What is expected>
The data below is to be written out exactly, with no pictures.

Task material>

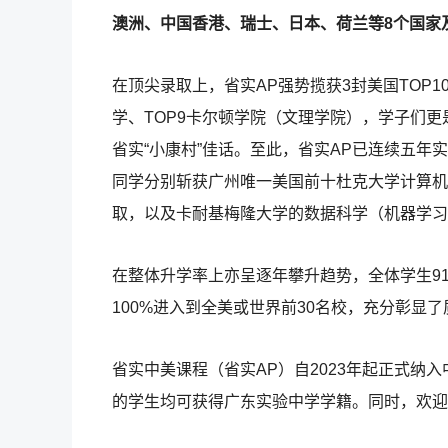
澳洲、中国香港、瑞士、日本、荷兰等8个国家及
在顶尖录取上，省实AP强势揽获3封美国TOP1
学、TOP9卡尔顿学院（文理学院），学子们
省实“小康村”佳话。至此，省实AP已连续五年实
同学分别斩获广州唯一美国前十杜克大学计算机
取，以及卡耐基梅隆大学的数据科学（机器学习
在整体升学率上亦呈逐年攀升趋势，全体学生91
100%进入到全美或世界前30名校，充分彰显
省实中美课程（省实AP）自2023年起正式纳
的学生均可获得广东实验中学学籍。同时，欢迎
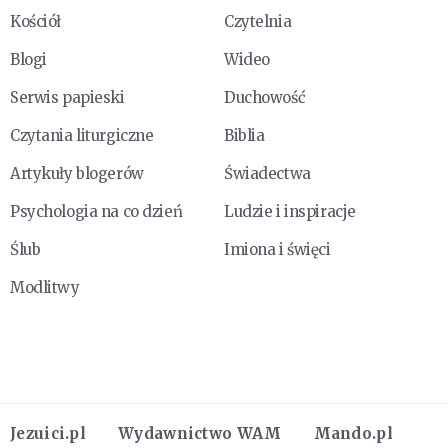
Kościół
Czytelnia
Blogi
Wideo
Serwis papieski
Duchowość
Czytania liturgiczne
Biblia
Artykuły blogerów
Świadectwa
Psychologia na co dzień
Ludzie i inspiracje
Ślub
Imiona i święci
Modlitwy
Jezuici.pl
Wydawnictwo WAM
Mando.pl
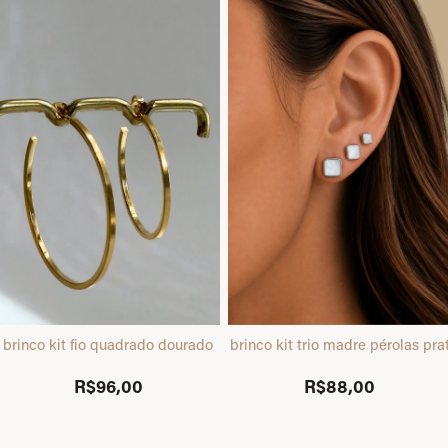
brinco kit fio quadrado dourado
brinco kit trio madre pérolas pra
R$96,00
R$88,00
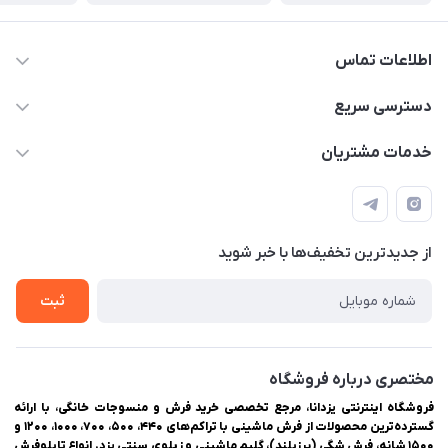
اطلاعات تماس
03538252575
دسترسی سریع
03538334300
حساب کاربری
خدمات مشتریان
یزد، بلوار شهیدان اشرف، روبروی دانشگاه ملاصدرا، فروشگاه
مجله فروشگاه
راهنمای ثبت سفارش
اینترنتی یزدانا
لیست محصولات
حریم خصوصی
درباره ما
از جدید‌ترین تخفیف‌ها با‌ خبر شوید
سوالات متداول
تماس با ما
ثبت
مختصری درباره فروشگاه
فروشگاه اینترنتی یزدانا، مرجع تخصصی خرید فرش و منسوجات خانگی، با ارائه
گسترده‌ترین محصولات از فرش ماشینی با تراکم‌های ۴۴۰، ۵۰۰، ۷۰۰، ۱۰۰۰، ۱۲۰۰ و
۱۵۰۰ شانه، فرش شگی (پرزبلند)، گلیم ماشینی و زیلوی سنتی یزد. انواع تابلوفرش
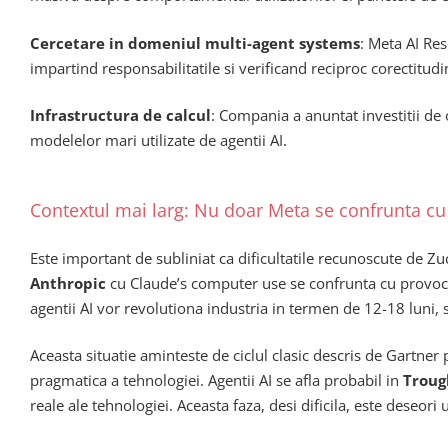
Cercetare in domeniul multi-agent systems
: Meta AI Res
impartind responsabilitatile si verificand reciproc corectitudi
Infrastructura de calcul
: Compania a anuntat investitii de 
modelelor mari utilizate de agentii AI.
Contextul mai larg: Nu doar Meta se confrunta cu
Este important de subliniat ca dificultatile recunoscute de 
Anthropic
cu Claude’s computer use se confrunta cu provocar
agentii AI vor revolutiona industria in termen de 12-18 luni, 
Aceasta situatie aminteste de ciclul clasic descris de Gartner
pragmatica a tehnologiei. Agentii AI se afla probabil in
Troug
reale ale tehnologiei. Aceasta faza, desi dificila, este deseor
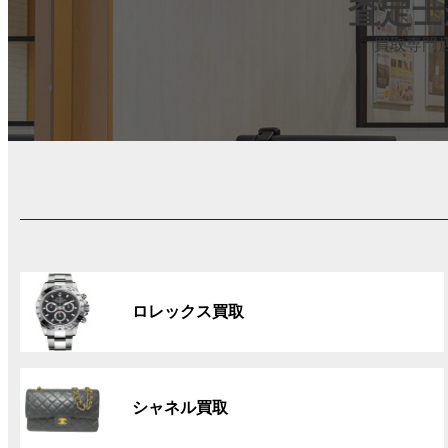
査定士
買取専門
グ
ル
ロレックス買取
ー
プ
リ
グ
ン
ル
ク
シャネル買取
ー
プ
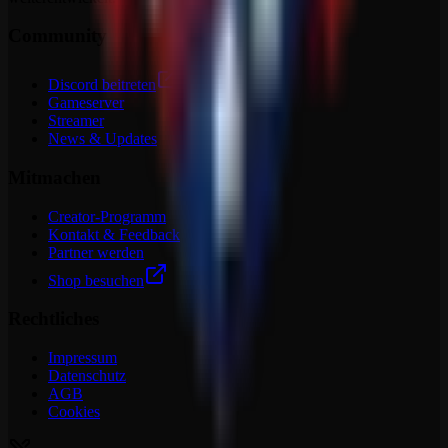
Community
Discord beitreten
Gameserver
Streamer
News & Updates
Mitmachen
Creator-Programm
Kontakt & Feedback
Partner werden
Shop besuchen
Rechtliches
Impressum
Datenschutz
AGB
Cookies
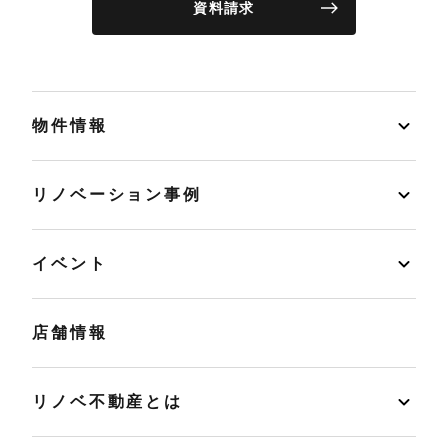
資料請求
物件情報
リノベーション事例
イベント
店舗情報
リノベ不動産とは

Solution to this problem>
澳洲、中国香港、瑞士、日本、荷兰等8个国家及
在顶尖录取上，省实AP强势揽获3封美国TOP1
学、TOP9卡尔顿学院（文理学院），学子们
省实“小康村”佳话。至此，省实AP已连续五年实
同学分别斩获广州唯一美国前十杜克大学计算机
取，以及卡耐基梅隆大学的数据科学（机器学习
在整体升学率上亦呈逐年攀升趋势，全体学生91
100%进入到全美或世界前30名校，充分彰显
省实中美课程（省实AP）自2023年起正式纳
的学生均可获得广东实验中学学籍。同时，欢迎
Kościół
Czytelnia
Blogi
Wideo
Serwis papieski
Duchowość
Czytania liturgiczne
Biblia
Artykuły blogerów
Świadectwa
Psychologia na co dzień
Ludzie i inspiracje
Ślub
Imiona i święci
Modlitwy
Jezuici.pl
Wydawnictwo WAM
Mando.pl
brinco kit fio quadrado dourado
brinco kit trio madre pérolas pra
R$96,00
R$88,00
اطلاعات تماس
03538252575
دسترسی سریع
03538334300
حساب کاربری
خدمات مشتریان
یزد، بلوار شهیدان اشرف، روبروی دانشگاه ملاصدرا، فروشگاه
مجله فروشگاه
راهنمای ثبت سفارش
اینترنتی یزدانا
لیست محصولات
حریم خصوصی
درباره ما
از جدید‌ترین تخفیف‌ها با‌ خبر شوید
سوالات متداول
تماس با ما
ثبت
مختصری درباره فروشگاه
فروشگاه اینترنتی یزدانا، مرجع تخصصی خرید فرش و منسوجات خانگی، با ارائه
گسترده‌ترین محصولات از فرش ماشینی با تراکم‌های ۴۴۰، ۵۰۰، ۷۰۰، ۱۰۰۰، ۱۲۰۰ و
۱۵۰۰ شانه، فرش شگی (پرزبلند)، گلیم ماشینی و زیلوی سنتی یزد. انواع تابلوفرش
Cercetare in domeniul multi-agent systems
: Meta AI Res
impartind responsabilitatile si verificand reciproc corectitudi
Infrastructura de calcul
: Compania a anuntat investitii de 
modelelor mari utilizate de agentii AI.
Contextul mai larg: Nu doar Meta se confrunta cu
Este important de subliniat ca dificultatile recunoscute de 
Anthropic
cu Claude’s computer use se confrunta cu provocar
agentii AI vor revolutiona industria in termen de 12-18 luni, 
Aceasta situatie aminteste de ciclul clasic descris de Gartner
pragmatica a tehnologiei. Agentii AI se afla probabil in
Troug
reale ale tehnologiei. Aceasta faza, desi dificila, este deseor
査定士
買取専門
グ
ル
ロレックス買取
ー
プ
リ
グ
ン
ル
ク
シャネル買取
ー
プ
Community
Discord beitreten
Gameserver
Streamer
News & Updates
Mitmachen
Creator-Programm
Kontakt & Feedback
Partner werden
Shop besuchen
Rechtliches
Impressum
Datenschutz
AGB
Cookies
資料請求
物件情報
リノベーション事例
イベント
店舗情報
リノベ不動産とは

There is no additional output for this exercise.